Penile prostheses are used to achieve and maintain rigidity of the penis, enabling a normal sexual intercourse. The main indication for implanting penile prostheses is a permanent loss of erection, says Prof. Dr. Miroslav Djordjevic – urologist and pediatric surgeon urologist.

90% of the operated patients have normal sexual intercourse

The operation of inserting prostheses is performed under general and spinal anesthesia, as a one-day surgery. The average time for inserting the prostheses depends on the causes for erectile dysfunction and the type of prostheses, ranging from 40 to 100 minutes. The patient takes the necessary antibiotics in order to prevent infections, and 4-6 weeks after the surgery can start the sexual intercourse. The frequency of complications following the insertion of penile prostheses is lower than 7 percent, and most commonly occur infections, tissue erosion or displacing of some prosthesis components. In some complications, the prosthesis should be removed while others can be treated conservatively. According to the conducted trials after the insertion more than 90 percent of patients and their partners are satisfied with the surgery and have a normal sexual intercourse. The inserting of penile prostheses allows complete solution of all, even the most severe forms of erectile dysfunction, which enables a life-long normal sexual activity.

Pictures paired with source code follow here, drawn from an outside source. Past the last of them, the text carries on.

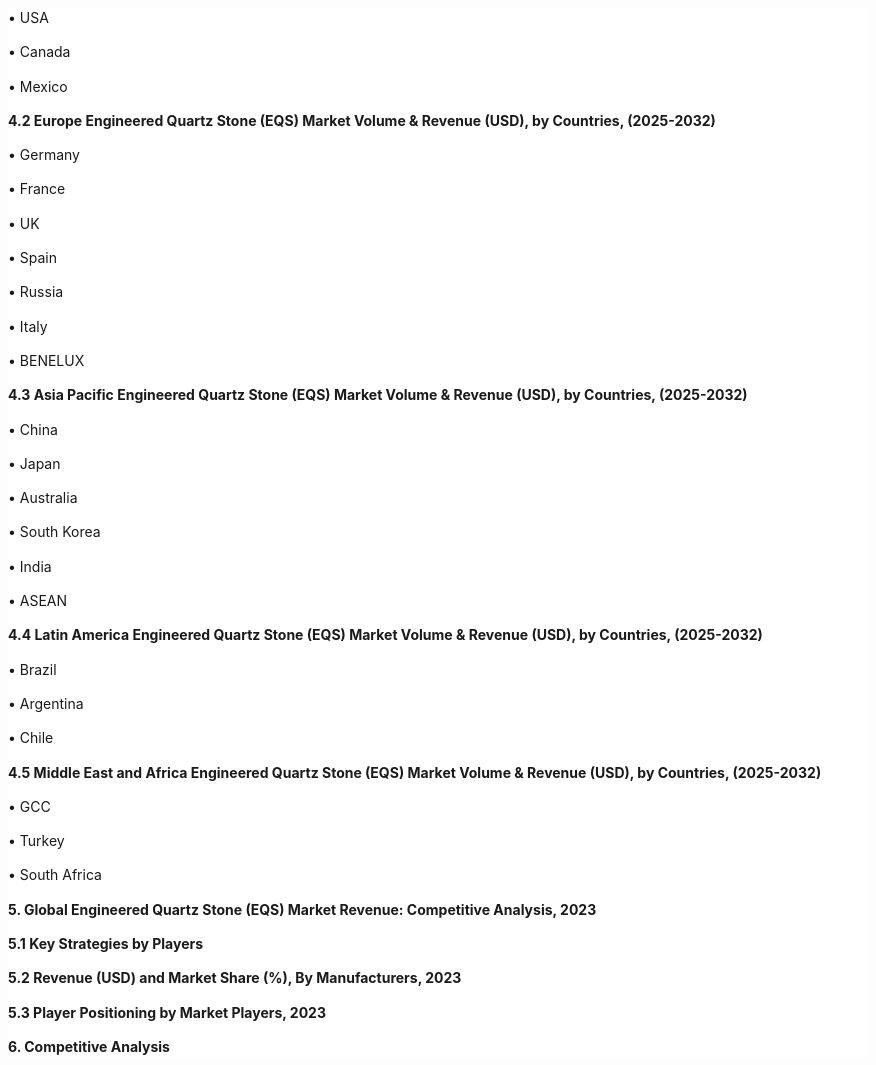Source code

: • USA

• Canada

• Mexico

<strong>4.2 Europe Engineered Quartz Stone (EQS) Market Volume &amp; Revenue (USD), by Countries, (2025-2032)</strong>

• Germany

• France

• UK

• Spain

• Russia

• Italy

• BENELUX

<strong>4.3 Asia Pacific Engineered Quartz Stone (EQS) Market Volume &amp; Revenue (USD), by Countries, (2025-2032)</strong>

• China

• Japan

• Australia

• South Korea

• India

• ASEAN

<strong>4.4 Latin America Engineered Quartz Stone (EQS) Market Volume &amp; Revenue (USD), by Countries, (2025-2032)</strong>

• Brazil

• Argentina

• Chile

<strong>4.5 Middle East and Africa Engineered Quartz Stone (EQS) Market Volume &amp; Revenue (USD), by Countries, (2025-2032)</strong>

• GCC

• Turkey

• South Africa

<strong>5. Global Engineered Quartz Stone (EQS) Market Revenue: Competitive Analysis, 2023</strong>

<strong>5.1 Key Strategies by Players</strong>

<strong>5.2 Revenue (USD) and Market Share (%), By Manufacturers, 2023</strong>

<strong>5.3 Player Positioning by Market Players, 2023</strong>

<strong>6. Competitive Analysis</strong>
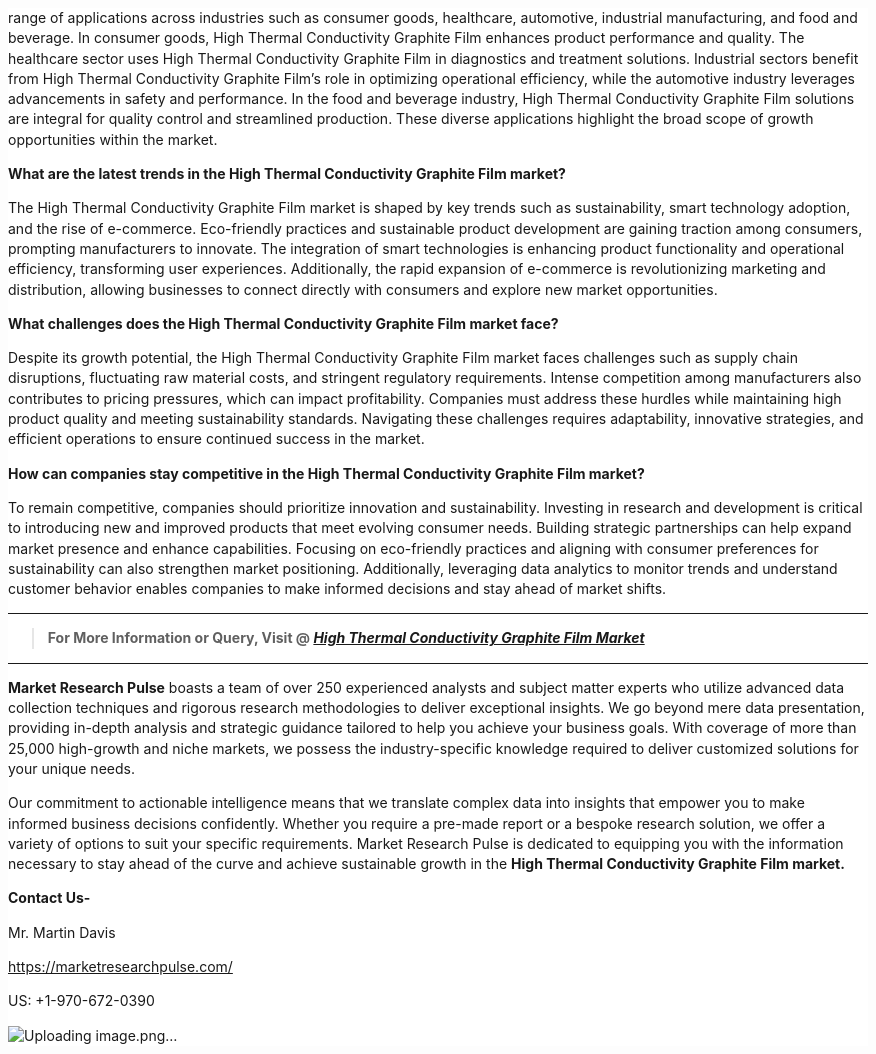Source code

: range of applications across industries such as consumer goods, healthcare, automotive, industrial manufacturing, and food and beverage. In consumer goods, High Thermal Conductivity Graphite Film enhances product performance and quality. The healthcare sector uses High Thermal Conductivity Graphite Film in diagnostics and treatment solutions. Industrial sectors benefit from High Thermal Conductivity Graphite Film&rsquo;s role in optimizing operational efficiency, while the automotive industry leverages advancements in safety and performance. In the food and beverage industry, High Thermal Conductivity Graphite Film solutions are integral for quality control and streamlined production. These diverse applications highlight the broad scope of growth opportunities within the market.</p><p><strong>What are the latest trends in the High Thermal Conductivity Graphite Film market?</strong></p><p>The High Thermal Conductivity Graphite Film market is shaped by key trends such as sustainability, smart technology adoption, and the rise of e-commerce. Eco-friendly practices and sustainable product development are gaining traction among consumers, prompting manufacturers to innovate. The integration of smart technologies is enhancing product functionality and operational efficiency, transforming user experiences. Additionally, the rapid expansion of e-commerce is revolutionizing marketing and distribution, allowing businesses to connect directly with consumers and explore new market opportunities.</p><p><strong>What challenges does the High Thermal Conductivity Graphite Film market face?</strong></p><p>Despite its growth potential, the High Thermal Conductivity Graphite Film market faces challenges such as supply chain disruptions, fluctuating raw material costs, and stringent regulatory requirements. Intense competition among manufacturers also contributes to pricing pressures, which can impact profitability. Companies must address these hurdles while maintaining high product quality and meeting sustainability standards. Navigating these challenges requires adaptability, innovative strategies, and efficient operations to ensure continued success in the market.</p><p><strong>How can companies stay competitive in the High Thermal Conductivity Graphite Film market?</strong></p><p>To remain competitive, companies should prioritize innovation and sustainability. Investing in research and development is critical to introducing new and improved products that meet evolving consumer needs. Building strategic partnerships can help expand market presence and enhance capabilities. Focusing on eco-friendly practices and aligning with consumer preferences for sustainability can also strengthen market positioning. Additionally, leveraging data analytics to monitor trends and understand customer behavior enables companies to make informed decisions and stay ahead of market shifts.</p><hr /><blockquote><p><strong>For More Information or Query, Visit @&nbsp;<em><a href="https://marketresearchpulse.com/report/140717/high-thermal-conductivity-graphite-film-market?utm_source=Linkedin&utm_medium=027">High Thermal Conductivity Graphite Film Market</a></em></strong></p></blockquote><hr /><p><strong>Market Research Pulse</strong> boasts a team of over 250 experienced analysts and subject matter experts who utilize advanced data collection techniques and rigorous research methodologies to deliver exceptional insights. We go beyond mere data presentation, providing in-depth analysis and strategic guidance tailored to help you achieve your business goals. With coverage of more than 25,000 high-growth and niche markets, we possess the industry-specific knowledge required to deliver customized solutions for your unique needs.</p><p>Our commitment to actionable intelligence means that we translate complex data into insights that empower you to make informed business decisions confidently. Whether you require a pre-made report or a bespoke research solution, we offer a variety of options to suit your specific requirements. Market Research Pulse is dedicated to equipping you with the information necessary to stay ahead of the curve and achieve sustainable growth in the <strong>High Thermal Conductivity Graphite Film market.</strong></p><p><strong>Contact Us-</strong></p><p>Mr. Martin Davis</p><p>https://marketresearchpulse.com/</p><p>US: +1-970-672-0390</p>
![Uploading image.png…]()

The most common causes leading to loss of erectile function are: diabetes mellitus (diabetic vasculopathy and neuropathy), neurological disorders (cerebral vascular disorders, peripheral neuropathies, nerve compression in the intervertebral disc prolapse), Peyronie’s disease (resulting in damage to the vein occlusion mechanism for achieving an erection), priapism (permanent fibrous damage to the erectile tissue), traffic and professional trauma, injuries during surgeries in the lower pelvis (ex. surgery of prostate, bladder, urethra, rectum). Certain conditions can accelerate the occurrence of permanent erectile dysfunction, such as: hypertension, hyperlipidemia, smoking, depression, hormonal imbalance. If the erectile function can not be corrected by oral and injection therapy, the only option to completely restore rigidity of the penis is an insertion of penile prostheses.

In principle, there are two types of penile prostheses: semirigid and inflatable prostheses. Semirigid penile prostheses are inserted into erectile bodies and thus the patient gets permanent penile strength sufficient for a sexual intercourse. The patient simply manually shapes the penis giving him a penetration position. On the other hand, inserting inflatable prostheses involves insertion of cylinders in the cavernous bodies, pumps in the scrotum and reservoir in the bladder region. After the insertion of inflatable prostheses, the desired erection is achieved simply by pressing the pump located in the patient’s scrotum. The advantage of the semirigid prostheses is in the simplicity of insertion and more than once lower cost, while the advantage of the inflatable prostheses is achieving a natural erection by increasing the length and circumference of the penis.